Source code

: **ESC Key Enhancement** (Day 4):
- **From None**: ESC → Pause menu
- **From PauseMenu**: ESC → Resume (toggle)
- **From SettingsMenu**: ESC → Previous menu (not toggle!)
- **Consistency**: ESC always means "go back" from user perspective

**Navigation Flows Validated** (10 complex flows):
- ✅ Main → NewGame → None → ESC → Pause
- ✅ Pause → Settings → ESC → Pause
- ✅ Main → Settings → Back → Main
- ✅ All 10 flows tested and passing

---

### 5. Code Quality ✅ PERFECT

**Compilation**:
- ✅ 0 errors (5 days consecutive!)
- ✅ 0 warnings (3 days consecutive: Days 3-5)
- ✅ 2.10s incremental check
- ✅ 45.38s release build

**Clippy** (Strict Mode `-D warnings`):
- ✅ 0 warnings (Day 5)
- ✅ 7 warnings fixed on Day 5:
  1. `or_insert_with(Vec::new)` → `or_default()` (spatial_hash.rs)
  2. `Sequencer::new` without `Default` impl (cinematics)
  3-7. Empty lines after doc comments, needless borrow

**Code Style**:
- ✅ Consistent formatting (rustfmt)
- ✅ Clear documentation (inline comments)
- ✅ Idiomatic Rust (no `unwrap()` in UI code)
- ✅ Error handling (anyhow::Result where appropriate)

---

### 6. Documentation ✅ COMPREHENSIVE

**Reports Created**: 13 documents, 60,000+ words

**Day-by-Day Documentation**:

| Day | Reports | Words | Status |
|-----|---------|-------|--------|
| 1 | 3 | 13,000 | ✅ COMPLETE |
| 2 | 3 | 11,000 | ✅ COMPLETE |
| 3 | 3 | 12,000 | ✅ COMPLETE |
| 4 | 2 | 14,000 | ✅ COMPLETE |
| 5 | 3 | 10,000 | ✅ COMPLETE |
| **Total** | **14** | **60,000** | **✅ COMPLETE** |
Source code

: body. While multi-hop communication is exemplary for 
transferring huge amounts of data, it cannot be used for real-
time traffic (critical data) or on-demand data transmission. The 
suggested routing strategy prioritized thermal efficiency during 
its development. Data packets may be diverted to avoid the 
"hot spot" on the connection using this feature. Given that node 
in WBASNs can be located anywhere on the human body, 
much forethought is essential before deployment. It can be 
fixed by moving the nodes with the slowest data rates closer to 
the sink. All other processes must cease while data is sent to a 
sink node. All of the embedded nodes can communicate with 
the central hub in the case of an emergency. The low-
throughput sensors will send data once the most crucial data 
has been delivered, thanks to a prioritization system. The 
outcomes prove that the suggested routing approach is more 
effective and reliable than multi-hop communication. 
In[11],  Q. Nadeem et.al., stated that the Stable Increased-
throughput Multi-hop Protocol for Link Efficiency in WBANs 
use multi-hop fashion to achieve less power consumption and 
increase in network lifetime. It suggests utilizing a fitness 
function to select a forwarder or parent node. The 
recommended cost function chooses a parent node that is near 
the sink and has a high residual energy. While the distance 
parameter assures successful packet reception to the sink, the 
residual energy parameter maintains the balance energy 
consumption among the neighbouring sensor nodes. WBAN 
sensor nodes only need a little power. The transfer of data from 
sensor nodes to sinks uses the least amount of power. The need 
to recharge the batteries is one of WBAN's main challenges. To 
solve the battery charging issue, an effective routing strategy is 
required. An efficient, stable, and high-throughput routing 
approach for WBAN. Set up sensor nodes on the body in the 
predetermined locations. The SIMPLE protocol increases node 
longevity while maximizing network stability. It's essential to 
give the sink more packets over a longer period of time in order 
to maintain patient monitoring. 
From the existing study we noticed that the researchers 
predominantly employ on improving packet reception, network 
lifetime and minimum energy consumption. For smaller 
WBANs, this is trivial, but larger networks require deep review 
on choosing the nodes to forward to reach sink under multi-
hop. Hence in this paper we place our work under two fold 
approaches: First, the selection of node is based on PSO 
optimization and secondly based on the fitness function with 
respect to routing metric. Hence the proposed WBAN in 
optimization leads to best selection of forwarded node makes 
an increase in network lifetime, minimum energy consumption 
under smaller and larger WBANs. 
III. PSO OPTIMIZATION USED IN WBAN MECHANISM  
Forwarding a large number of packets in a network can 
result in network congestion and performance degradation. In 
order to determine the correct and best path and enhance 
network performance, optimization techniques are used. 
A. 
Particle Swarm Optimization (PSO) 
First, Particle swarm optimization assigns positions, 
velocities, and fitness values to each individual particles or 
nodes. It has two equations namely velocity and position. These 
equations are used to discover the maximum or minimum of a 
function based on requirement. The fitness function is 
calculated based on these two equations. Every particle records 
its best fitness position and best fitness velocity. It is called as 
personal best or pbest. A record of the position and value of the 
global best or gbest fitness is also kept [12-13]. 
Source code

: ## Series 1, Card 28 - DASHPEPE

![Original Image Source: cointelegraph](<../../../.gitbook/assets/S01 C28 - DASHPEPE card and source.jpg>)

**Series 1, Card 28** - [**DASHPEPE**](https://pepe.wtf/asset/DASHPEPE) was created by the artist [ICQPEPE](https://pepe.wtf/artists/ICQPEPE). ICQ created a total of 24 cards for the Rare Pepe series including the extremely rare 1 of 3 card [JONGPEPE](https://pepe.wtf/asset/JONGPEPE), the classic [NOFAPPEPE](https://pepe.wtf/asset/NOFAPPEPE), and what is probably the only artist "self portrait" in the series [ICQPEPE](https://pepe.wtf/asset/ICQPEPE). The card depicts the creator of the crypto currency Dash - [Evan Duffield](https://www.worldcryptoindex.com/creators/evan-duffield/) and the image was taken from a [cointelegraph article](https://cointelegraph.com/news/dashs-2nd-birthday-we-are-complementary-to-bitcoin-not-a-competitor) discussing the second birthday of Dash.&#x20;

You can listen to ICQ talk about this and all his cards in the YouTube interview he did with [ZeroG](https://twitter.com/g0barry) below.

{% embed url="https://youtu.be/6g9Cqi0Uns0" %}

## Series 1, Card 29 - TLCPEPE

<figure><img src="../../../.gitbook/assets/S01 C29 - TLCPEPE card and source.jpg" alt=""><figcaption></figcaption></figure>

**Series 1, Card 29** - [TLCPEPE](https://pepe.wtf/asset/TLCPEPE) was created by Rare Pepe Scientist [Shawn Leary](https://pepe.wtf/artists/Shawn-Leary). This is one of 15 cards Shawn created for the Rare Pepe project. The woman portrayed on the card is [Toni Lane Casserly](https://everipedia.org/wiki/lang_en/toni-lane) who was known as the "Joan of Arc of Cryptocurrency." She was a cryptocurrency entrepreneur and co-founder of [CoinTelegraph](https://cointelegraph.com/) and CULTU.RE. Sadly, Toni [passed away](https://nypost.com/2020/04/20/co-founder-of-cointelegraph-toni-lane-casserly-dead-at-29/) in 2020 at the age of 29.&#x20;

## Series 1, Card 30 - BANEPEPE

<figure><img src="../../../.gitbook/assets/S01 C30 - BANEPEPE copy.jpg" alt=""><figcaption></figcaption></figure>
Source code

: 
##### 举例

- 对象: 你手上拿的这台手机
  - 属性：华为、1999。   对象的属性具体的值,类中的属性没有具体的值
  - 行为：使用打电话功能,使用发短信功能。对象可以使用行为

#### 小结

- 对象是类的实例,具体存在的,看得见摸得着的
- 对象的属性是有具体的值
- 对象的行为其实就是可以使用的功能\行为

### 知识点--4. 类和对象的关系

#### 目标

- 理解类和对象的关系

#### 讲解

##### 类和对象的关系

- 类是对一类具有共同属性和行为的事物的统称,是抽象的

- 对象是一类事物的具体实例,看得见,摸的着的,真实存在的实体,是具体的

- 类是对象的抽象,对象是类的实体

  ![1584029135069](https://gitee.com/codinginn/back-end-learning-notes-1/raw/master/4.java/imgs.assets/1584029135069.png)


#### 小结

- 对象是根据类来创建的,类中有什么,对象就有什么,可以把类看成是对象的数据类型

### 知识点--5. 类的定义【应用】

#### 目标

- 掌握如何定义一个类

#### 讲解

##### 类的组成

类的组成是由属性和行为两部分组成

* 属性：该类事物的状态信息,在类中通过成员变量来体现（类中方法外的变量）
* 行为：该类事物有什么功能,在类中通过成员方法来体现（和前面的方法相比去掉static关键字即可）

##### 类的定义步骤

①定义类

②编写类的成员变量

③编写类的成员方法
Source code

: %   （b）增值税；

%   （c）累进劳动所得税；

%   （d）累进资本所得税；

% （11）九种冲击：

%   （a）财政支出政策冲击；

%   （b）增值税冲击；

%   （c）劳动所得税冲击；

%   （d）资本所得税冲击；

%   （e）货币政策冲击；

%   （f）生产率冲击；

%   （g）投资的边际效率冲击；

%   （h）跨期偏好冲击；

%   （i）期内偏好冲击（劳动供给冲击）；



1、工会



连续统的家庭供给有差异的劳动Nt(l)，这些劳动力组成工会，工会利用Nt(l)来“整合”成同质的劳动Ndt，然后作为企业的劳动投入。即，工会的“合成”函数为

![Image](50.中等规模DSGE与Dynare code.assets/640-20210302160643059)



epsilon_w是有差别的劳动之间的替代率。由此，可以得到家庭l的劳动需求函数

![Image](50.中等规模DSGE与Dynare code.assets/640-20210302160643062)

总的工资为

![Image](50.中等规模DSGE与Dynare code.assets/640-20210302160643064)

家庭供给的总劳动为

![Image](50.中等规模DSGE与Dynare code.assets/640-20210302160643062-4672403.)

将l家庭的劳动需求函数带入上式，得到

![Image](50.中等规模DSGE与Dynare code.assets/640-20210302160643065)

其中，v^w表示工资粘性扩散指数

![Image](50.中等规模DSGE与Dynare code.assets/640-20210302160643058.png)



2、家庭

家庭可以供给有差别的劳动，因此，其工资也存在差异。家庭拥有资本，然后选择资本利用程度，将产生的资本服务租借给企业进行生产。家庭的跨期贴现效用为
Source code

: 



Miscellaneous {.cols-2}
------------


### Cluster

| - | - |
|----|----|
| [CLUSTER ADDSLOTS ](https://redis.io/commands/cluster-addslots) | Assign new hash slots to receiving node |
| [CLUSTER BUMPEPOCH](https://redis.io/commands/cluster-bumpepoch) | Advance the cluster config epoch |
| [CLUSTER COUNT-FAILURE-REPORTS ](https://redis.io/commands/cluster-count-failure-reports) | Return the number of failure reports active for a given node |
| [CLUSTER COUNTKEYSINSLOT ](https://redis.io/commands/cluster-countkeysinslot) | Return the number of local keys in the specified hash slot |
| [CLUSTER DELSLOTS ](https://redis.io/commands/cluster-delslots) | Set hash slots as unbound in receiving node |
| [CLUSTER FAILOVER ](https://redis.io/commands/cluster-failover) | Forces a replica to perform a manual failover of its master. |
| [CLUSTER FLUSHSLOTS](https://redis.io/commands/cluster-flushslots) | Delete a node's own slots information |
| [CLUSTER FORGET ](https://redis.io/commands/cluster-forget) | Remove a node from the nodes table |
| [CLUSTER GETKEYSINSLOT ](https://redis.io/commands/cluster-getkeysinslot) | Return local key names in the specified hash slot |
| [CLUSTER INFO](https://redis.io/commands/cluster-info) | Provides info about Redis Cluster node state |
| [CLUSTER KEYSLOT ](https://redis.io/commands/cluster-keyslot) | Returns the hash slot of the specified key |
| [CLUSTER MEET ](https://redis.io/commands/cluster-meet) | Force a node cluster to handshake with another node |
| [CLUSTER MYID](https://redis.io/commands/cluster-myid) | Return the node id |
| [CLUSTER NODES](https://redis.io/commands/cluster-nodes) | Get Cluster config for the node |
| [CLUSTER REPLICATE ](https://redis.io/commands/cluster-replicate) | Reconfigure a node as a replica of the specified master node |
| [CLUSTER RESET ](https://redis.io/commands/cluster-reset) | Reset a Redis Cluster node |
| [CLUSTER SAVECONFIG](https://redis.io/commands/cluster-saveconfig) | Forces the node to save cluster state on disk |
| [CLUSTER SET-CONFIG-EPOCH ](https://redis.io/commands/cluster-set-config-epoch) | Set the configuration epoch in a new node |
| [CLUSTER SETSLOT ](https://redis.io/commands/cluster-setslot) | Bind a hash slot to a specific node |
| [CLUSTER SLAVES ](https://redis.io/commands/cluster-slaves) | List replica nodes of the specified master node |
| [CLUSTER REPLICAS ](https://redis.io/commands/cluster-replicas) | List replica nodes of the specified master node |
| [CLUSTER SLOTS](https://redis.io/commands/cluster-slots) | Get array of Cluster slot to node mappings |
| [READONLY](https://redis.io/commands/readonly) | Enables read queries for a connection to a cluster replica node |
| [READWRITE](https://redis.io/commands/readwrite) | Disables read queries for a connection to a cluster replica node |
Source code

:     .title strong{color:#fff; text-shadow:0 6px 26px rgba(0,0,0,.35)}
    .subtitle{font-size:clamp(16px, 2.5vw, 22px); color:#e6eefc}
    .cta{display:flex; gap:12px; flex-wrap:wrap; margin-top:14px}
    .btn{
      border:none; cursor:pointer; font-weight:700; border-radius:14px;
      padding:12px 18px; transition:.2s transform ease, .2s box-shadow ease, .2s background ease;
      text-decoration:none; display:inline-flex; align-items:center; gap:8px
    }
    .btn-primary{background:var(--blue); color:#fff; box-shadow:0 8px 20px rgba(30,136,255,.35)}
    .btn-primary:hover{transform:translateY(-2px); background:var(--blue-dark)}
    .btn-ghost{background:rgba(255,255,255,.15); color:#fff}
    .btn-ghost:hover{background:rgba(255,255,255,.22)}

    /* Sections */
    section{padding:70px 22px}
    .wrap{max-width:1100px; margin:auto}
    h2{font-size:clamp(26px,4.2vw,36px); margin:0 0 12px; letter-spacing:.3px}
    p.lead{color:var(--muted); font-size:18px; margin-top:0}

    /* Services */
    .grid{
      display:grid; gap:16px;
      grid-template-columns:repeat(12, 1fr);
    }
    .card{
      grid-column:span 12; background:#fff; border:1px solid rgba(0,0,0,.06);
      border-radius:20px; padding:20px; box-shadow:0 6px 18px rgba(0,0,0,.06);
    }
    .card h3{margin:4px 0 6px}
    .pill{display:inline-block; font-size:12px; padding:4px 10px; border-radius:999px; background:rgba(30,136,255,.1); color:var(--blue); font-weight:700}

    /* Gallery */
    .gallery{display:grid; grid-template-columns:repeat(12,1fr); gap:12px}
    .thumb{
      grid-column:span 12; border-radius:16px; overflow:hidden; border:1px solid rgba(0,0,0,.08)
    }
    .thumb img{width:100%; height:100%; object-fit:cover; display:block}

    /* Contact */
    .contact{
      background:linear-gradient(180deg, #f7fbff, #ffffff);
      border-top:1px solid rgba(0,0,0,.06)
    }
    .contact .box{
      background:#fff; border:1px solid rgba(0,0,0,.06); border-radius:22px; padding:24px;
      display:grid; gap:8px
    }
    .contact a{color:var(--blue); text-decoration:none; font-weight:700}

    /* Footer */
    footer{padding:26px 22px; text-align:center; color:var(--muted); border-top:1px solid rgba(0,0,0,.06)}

++++++++++

▶ _Exercise instructions_: Copy out the listing from its start down to the line containing "### 6. Documentation ✅ COMPREHENSIVE", with both ends included.

▶ _Exercise solution_:
Source code

: **ESC Key Enhancement** (Day 4):
- **From None**: ESC → Pause menu
- **From PauseMenu**: ESC → Resume (toggle)
- **From SettingsMenu**: ESC → Previous menu (not toggle!)
- **Consistency**: ESC always means "go back" from user perspective

**Navigation Flows Validated** (10 complex flows):
- ✅ Main → NewGame → None → ESC → Pause
- ✅ Pause → Settings → ESC → Pause
- ✅ Main → Settings → Back → Main
- ✅ All 10 flows tested and passing

---

### 5. Code Quality ✅ PERFECT

**Compilation**:
- ✅ 0 errors (5 days consecutive!)
- ✅ 0 warnings (3 days consecutive: Days 3-5)
- ✅ 2.10s incremental check
- ✅ 45.38s release build

**Clippy** (Strict Mode `-D warnings`):
- ✅ 0 warnings (Day 5)
- ✅ 7 warnings fixed on Day 5:
  1. `or_insert_with(Vec::new)` → `or_default()` (spatial_hash.rs)
  2. `Sequencer::new` without `Default` impl (cinematics)
  3-7. Empty lines after doc comments, needless borrow

**Code Style**:
- ✅ Consistent formatting (rustfmt)
- ✅ Clear documentation (inline comments)
- ✅ Idiomatic Rust (no `unwrap()` in UI code)
- ✅ Error handling (anyhow::Result where appropriate)

---

### 6. Documentation ✅ COMPREHENSIVE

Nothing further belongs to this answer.